Problem details: The expected reply is all of the data, returned exactly.

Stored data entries
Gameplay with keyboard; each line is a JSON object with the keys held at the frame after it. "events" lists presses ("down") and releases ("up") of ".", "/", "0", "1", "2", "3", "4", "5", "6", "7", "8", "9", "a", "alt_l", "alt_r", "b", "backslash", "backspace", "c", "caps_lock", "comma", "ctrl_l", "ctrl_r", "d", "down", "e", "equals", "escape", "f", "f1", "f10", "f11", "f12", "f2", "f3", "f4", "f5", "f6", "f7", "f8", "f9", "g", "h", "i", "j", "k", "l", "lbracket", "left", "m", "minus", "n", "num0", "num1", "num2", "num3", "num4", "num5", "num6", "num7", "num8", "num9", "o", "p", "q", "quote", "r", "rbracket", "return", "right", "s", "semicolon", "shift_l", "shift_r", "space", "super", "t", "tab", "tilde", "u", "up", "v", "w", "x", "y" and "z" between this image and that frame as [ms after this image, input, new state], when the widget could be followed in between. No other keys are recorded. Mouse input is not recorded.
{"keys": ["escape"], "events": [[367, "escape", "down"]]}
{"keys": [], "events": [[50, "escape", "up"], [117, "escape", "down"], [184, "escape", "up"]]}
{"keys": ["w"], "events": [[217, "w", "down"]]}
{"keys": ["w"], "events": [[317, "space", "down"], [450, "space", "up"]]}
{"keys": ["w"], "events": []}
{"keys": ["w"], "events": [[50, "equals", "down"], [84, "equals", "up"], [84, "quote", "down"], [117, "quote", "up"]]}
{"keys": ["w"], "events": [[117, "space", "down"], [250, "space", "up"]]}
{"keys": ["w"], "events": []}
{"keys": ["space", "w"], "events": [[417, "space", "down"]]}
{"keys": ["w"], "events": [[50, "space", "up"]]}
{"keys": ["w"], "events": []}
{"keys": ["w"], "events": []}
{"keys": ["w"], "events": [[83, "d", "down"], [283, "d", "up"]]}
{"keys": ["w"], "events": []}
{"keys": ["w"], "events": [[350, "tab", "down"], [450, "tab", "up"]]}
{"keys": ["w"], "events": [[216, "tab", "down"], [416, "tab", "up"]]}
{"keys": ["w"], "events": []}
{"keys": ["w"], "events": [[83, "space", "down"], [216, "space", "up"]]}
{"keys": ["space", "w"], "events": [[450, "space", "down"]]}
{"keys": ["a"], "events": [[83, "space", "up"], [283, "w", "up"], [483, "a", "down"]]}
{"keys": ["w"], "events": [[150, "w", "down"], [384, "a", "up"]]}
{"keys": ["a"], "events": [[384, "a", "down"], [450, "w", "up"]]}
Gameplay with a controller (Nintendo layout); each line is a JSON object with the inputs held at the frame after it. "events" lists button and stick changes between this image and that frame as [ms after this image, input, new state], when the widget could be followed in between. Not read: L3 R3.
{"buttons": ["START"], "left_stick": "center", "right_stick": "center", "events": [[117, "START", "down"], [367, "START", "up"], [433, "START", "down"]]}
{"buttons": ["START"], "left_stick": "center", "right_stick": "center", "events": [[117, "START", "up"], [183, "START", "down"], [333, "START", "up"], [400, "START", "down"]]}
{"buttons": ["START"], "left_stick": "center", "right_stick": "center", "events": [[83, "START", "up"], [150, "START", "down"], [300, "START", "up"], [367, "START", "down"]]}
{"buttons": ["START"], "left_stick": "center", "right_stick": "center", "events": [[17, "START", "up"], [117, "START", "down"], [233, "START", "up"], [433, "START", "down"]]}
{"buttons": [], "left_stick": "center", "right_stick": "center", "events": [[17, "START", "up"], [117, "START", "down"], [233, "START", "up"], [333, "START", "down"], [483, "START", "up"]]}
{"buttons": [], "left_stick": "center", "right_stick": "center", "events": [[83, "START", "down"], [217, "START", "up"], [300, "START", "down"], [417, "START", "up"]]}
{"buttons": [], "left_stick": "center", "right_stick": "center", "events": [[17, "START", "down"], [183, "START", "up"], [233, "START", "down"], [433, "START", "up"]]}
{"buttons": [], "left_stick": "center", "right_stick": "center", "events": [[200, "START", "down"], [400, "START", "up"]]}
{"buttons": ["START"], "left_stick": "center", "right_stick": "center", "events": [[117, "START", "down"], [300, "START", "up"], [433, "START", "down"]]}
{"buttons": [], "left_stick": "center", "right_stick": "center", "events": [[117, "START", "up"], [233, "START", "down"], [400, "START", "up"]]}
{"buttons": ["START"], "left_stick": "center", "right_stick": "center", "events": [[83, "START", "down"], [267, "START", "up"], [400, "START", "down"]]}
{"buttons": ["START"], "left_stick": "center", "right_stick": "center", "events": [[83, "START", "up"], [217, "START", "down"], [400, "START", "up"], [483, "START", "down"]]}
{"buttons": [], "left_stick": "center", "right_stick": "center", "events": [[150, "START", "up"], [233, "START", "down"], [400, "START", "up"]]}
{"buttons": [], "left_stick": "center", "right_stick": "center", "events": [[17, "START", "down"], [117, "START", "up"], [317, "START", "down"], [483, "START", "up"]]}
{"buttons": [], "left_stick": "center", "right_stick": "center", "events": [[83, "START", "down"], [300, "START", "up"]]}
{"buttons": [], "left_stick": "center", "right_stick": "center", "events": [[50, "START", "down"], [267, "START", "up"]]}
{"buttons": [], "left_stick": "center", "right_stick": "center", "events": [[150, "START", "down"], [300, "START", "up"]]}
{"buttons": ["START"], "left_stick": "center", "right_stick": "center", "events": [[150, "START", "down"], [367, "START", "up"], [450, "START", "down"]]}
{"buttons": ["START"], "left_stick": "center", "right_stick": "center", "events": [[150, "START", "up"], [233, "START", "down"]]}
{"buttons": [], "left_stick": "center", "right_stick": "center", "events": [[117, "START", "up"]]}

Written solution:
Gameplay with keyboard; each line is a JSON object with the keys held at the frame after it. "events" lists presses ("down") and releases ("up") of ".", "/", "0", "1", "2", "3", "4", "5", "6", "7", "8", "9", "a", "alt_l", "alt_r", "b", "backslash", "backspace", "c", "caps_lock", "comma", "ctrl_l", "ctrl_r", "d", "down", "e", "equals", "escape", "f", "f1", "f10", "f11", "f12", "f2", "f3", "f4", "f5", "f6", "f7", "f8", "f9", "g", "h", "i", "j", "k", "l", "lbracket", "left", "m", "minus", "n", "num0", "num1", "num2", "num3", "num4", "num5", "num6", "num7", "num8", "num9", "o", "p", "q", "quote", "r", "rbracket", "return", "right", "s", "semicolon", "shift_l", "shift_r", "space", "super", "t", "tab", "tilde", "u", "up", "v", "w", "x", "y" and "z" between this image and that frame as [ms after this image, input, new state], when the widget could be followed in between. No other keys are recorded. Mouse input is not recorded.
{"keys": ["escape"], "events": [[367, "escape", "down"]]}
{"keys": [], "events": [[50, "escape", "up"], [117, "escape", "down"], [184, "escape", "up"]]}
{"keys": ["w"], "events": [[217, "w", "down"]]}
{"keys": ["w"], "events": [[317, "space", "down"], [450, "space", "up"]]}
{"keys": ["w"], "events": []}
{"keys": ["w"], "events": [[50, "equals", "down"], [84, "equals", "up"], [84, "quote", "down"], [117, "quote", "up"]]}
{"keys": ["w"], "events": [[117, "space", "down"], [250, "space", "up"]]}
{"keys": ["w"], "events": []}
{"keys": ["space", "w"], "events": [[417, "space", "down"]]}
{"keys": ["w"], "events": [[50, "space", "up"]]}
{"keys": ["w"], "events": []}
{"keys": ["w"], "events": []}
{"keys": ["w"], "events": [[83, "d", "down"], [283, "d", "up"]]}
{"keys": ["w"], "events": []}
{"keys": ["w"], "events": [[350, "tab", "down"], [450, "tab", "up"]]}
{"keys": ["w"], "events": [[216, "tab", "down"], [416, "tab", "up"]]}
{"keys": ["w"], "events": []}
{"keys": ["w"], "events": [[83, "space", "down"], [216, "space", "up"]]}
{"keys": ["space", "w"], "events": [[450, "space", "down"]]}
{"keys": ["a"], "events": [[83, "space", "up"], [283, "w", "up"], [483, "a", "down"]]}
{"keys": ["w"], "events": [[150, "w", "down"], [384, "a", "up"]]}
{"keys": ["a"], "events": [[384, "a", "down"], [450, "w", "up"]]}
Gameplay with a controller (Nintendo layout); each line is a JSON object with the inputs held at the frame after it. "events" lists button and stick changes between this image and that frame as [ms after this image, input, new state], when the widget could be followed in between. Not read: L3 R3.
{"buttons": ["START"], "left_stick": "center", "right_stick": "center", "events": [[117, "START", "down"], [367, "START", "up"], [433, "START", "down"]]}
{"buttons": ["START"], "left_stick": "center", "right_stick": "center", "events": [[117, "START", "up"], [183, "START", "down"], [333, "START", "up"], [400, "START", "down"]]}
{"buttons": ["START"], "left_stick": "center", "right_stick": "center", "events": [[83, "START", "up"], [150, "START", "down"], [300, "START", "up"], [367, "START", "down"]]}
{"buttons": ["START"], "left_stick": "center", "right_stick": "center", "events": [[17, "START", "up"], [117, "START", "down"], [233, "START", "up"], [433, "START", "down"]]}
{"buttons": [], "left_stick": "center", "right_stick": "center", "events": [[17, "START", "up"], [117, "START", "down"], [233, "START", "up"], [333, "START", "down"], [483, "START", "up"]]}
{"buttons": [], "left_stick": "center", "right_stick": "center", "events": [[83, "START", "down"], [217, "START", "up"], [300, "START", "down"], [417, "START", "up"]]}
{"buttons": [], "left_stick": "center", "right_stick": "center", "events": [[17, "START", "down"], [183, "START", "up"], [233, "START", "down"], [433, "START", "up"]]}
{"buttons": [], "left_stick": "center", "right_stick": "center", "events": [[200, "START", "down"], [400, "START", "up"]]}
{"buttons": ["START"], "left_stick": "center", "right_stick": "center", "events": [[117, "START", "down"], [300, "START", "up"], [433, "START", "down"]]}
{"buttons": [], "left_stick": "center", "right_stick": "center", "events": [[117, "START", "up"], [233, "START", "down"], [400, "START", "up"]]}
{"buttons": ["START"], "left_stick": "center", "right_stick": "center", "events": [[83, "START", "down"], [267, "START", "up"], [400, "START", "down"]]}
{"buttons": ["START"], "left_stick": "center", "right_stick": "center", "events": [[83, "START", "up"], [217, "START", "down"], [400, "START", "up"], [483, "START", "down"]]}
{"buttons": [], "left_stick": "center", "right_stick": "center", "events": [[150, "START", "up"], [233, "START", "down"], [400, "START", "up"]]}
{"buttons": [], "left_stick": "center", "right_stick": "center", "events": [[17, "START", "down"], [117, "START", "up"], [317, "START", "down"], [483, "START", "up"]]}
{"buttons": [], "left_stick": "center", "right_stick": "center", "events": [[83, "START", "down"], [300, "START", "up"]]}
{"buttons": [], "left_stick": "center", "right_stick": "center", "events": [[50, "START", "down"], [267, "START", "up"]]}
{"buttons": [], "left_stick": "center", "right_stick": "center", "events": [[150, "START", "down"], [300, "START", "up"]]}
{"buttons": ["START"], "left_stick": "center", "right_stick": "center", "events": [[150, "START", "down"], [367, "START", "up"], [450, "START", "down"]]}
{"buttons": ["START"], "left_stick": "center", "right_stick": "center", "events": [[150, "START", "up"], [233, "START", "down"]]}
{"buttons": [], "left_stick": "center", "right_stick": "center", "events": [[117, "START", "up"]]}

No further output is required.